> EXERCISE GOAL: Return the entries below exactly as written.

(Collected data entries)
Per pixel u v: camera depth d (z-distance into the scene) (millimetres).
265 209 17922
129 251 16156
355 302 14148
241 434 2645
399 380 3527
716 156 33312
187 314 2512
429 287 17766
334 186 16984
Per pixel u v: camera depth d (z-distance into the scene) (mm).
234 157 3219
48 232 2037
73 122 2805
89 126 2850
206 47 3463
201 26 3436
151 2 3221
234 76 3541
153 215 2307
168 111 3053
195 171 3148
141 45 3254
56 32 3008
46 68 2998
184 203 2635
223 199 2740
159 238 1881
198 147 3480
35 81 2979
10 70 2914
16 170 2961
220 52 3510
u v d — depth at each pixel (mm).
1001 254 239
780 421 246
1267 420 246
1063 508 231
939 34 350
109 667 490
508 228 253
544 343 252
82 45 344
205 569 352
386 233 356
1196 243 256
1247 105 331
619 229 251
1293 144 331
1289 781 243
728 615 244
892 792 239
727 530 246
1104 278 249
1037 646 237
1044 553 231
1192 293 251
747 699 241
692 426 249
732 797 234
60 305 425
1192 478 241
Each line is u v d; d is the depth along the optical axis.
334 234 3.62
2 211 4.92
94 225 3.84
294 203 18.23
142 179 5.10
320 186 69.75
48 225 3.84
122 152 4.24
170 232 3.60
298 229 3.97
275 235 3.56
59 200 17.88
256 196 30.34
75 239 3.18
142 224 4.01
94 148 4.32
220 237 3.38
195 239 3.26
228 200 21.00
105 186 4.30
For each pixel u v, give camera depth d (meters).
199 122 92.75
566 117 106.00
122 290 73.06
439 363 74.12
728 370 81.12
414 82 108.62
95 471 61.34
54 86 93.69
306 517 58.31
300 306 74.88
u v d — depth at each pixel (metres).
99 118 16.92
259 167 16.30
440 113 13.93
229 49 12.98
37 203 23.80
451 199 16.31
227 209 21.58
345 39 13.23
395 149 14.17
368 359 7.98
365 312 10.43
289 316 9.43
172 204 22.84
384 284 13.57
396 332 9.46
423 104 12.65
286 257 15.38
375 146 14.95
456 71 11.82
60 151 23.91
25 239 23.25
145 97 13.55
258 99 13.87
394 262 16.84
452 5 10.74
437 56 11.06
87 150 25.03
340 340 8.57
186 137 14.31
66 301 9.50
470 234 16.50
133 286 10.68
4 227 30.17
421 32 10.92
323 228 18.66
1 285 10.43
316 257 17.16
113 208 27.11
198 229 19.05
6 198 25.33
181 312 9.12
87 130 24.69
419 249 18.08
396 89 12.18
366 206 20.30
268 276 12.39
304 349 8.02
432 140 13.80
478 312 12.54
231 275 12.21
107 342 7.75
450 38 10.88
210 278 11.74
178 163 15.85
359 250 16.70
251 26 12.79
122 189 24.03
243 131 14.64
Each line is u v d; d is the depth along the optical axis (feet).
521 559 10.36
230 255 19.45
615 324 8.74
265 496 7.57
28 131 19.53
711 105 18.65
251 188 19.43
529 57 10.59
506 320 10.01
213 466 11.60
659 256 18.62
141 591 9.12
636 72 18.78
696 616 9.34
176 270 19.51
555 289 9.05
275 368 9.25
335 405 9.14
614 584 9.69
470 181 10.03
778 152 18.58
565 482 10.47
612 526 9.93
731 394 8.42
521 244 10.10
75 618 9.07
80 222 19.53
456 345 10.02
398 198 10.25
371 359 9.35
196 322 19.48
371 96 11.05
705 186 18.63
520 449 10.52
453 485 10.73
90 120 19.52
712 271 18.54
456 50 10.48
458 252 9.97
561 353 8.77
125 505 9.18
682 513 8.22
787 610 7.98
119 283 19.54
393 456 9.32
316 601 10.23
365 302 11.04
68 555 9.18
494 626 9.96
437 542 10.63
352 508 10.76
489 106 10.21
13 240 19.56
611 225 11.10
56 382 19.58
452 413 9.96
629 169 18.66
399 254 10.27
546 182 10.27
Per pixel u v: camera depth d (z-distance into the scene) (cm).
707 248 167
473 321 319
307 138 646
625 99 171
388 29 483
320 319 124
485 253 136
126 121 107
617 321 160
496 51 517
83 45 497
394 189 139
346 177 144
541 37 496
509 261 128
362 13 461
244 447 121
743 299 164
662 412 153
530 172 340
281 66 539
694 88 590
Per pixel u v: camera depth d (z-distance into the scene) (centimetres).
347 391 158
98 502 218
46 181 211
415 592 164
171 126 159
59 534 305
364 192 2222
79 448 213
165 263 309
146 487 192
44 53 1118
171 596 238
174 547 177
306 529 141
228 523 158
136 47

> ANSWER BELOW:
Per pixel u v: camera depth d (z-distance into the scene) (millimetres).
265 209 17922
129 251 16156
355 302 14148
241 434 2645
399 380 3527
716 156 33312
187 314 2512
429 287 17766
334 186 16984
Per pixel u v: camera depth d (z-distance into the scene) (mm).
234 157 3219
48 232 2037
73 122 2805
89 126 2850
206 47 3463
201 26 3436
151 2 3221
234 76 3541
153 215 2307
168 111 3053
195 171 3148
141 45 3254
56 32 3008
46 68 2998
184 203 2635
223 199 2740
159 238 1881
198 147 3480
35 81 2979
10 70 2914
16 170 2961
220 52 3510
u v d — depth at each pixel (mm).
1001 254 239
780 421 246
1267 420 246
1063 508 231
939 34 350
109 667 490
508 228 253
544 343 252
82 45 344
205 569 352
386 233 356
1196 243 256
1247 105 331
619 229 251
1293 144 331
1289 781 243
728 615 244
892 792 239
727 530 246
1104 278 249
1037 646 237
1044 553 231
1192 293 251
747 699 241
692 426 249
732 797 234
60 305 425
1192 478 241
Each line is u v d; d is the depth along the optical axis.
334 234 3.62
2 211 4.92
94 225 3.84
294 203 18.23
142 179 5.10
320 186 69.75
48 225 3.84
122 152 4.24
170 232 3.60
298 229 3.97
275 235 3.56
59 200 17.88
256 196 30.34
75 239 3.18
142 224 4.01
94 148 4.32
220 237 3.38
195 239 3.26
228 200 21.00
105 186 4.30
For each pixel u v, give camera depth d (meters).
199 122 92.75
566 117 106.00
122 290 73.06
439 363 74.12
728 370 81.12
414 82 108.62
95 471 61.34
54 86 93.69
306 517 58.31
300 306 74.88
u v d — depth at each pixel (metres).
99 118 16.92
259 167 16.30
440 113 13.93
229 49 12.98
37 203 23.80
451 199 16.31
227 209 21.58
345 39 13.23
395 149 14.17
368 359 7.98
365 312 10.43
289 316 9.43
172 204 22.84
384 284 13.57
396 332 9.46
423 104 12.65
286 257 15.38
375 146 14.95
456 71 11.82
60 151 23.91
25 239 23.25
145 97 13.55
258 99 13.87
394 262 16.84
452 5 10.74
437 56 11.06
87 150 25.03
340 340 8.57
186 137 14.31
66 301 9.50
470 234 16.50
133 286 10.68
4 227 30.17
421 32 10.92
323 228 18.66
1 285 10.43
316 257 17.16
113 208 27.11
198 229 19.05
6 198 25.33
181 312 9.12
87 130 24.69
419 249 18.08
396 89 12.18
366 206 20.30
268 276 12.39
304 349 8.02
432 140 13.80
478 312 12.54
231 275 12.21
107 342 7.75
450 38 10.88
210 278 11.74
178 163 15.85
359 250 16.70
251 26 12.79
122 189 24.03
243 131 14.64
Each line is u v d; d is the depth along the optical axis (feet).
521 559 10.36
230 255 19.45
615 324 8.74
265 496 7.57
28 131 19.53
711 105 18.65
251 188 19.43
529 57 10.59
506 320 10.01
213 466 11.60
659 256 18.62
141 591 9.12
636 72 18.78
696 616 9.34
176 270 19.51
555 289 9.05
275 368 9.25
335 405 9.14
614 584 9.69
470 181 10.03
778 152 18.58
565 482 10.47
612 526 9.93
731 394 8.42
521 244 10.10
75 618 9.07
80 222 19.53
456 345 10.02
398 198 10.25
371 359 9.35
196 322 19.48
371 96 11.05
705 186 18.63
520 449 10.52
453 485 10.73
90 120 19.52
712 271 18.54
456 50 10.48
458 252 9.97
561 353 8.77
125 505 9.18
682 513 8.22
787 610 7.98
119 283 19.54
393 456 9.32
316 601 10.23
365 302 11.04
68 555 9.18
494 626 9.96
437 542 10.63
352 508 10.76
489 106 10.21
13 240 19.56
611 225 11.10
56 382 19.58
452 413 9.96
629 169 18.66
399 254 10.27
546 182 10.27
Per pixel u v: camera depth d (z-distance into the scene) (cm).
707 248 167
473 321 319
307 138 646
625 99 171
388 29 483
320 319 124
485 253 136
126 121 107
617 321 160
496 51 517
83 45 497
394 189 139
346 177 144
541 37 496
509 261 128
362 13 461
244 447 121
743 299 164
662 412 153
530 172 340
281 66 539
694 88 590
Per pixel u v: camera depth d (z-distance into the scene) (centimetres).
347 391 158
98 502 218
46 181 211
415 592 164
171 126 159
59 534 305
364 192 2222
79 448 213
165 263 309
146 487 192
44 53 1118
171 596 238
174 547 177
306 529 141
228 523 158
136 47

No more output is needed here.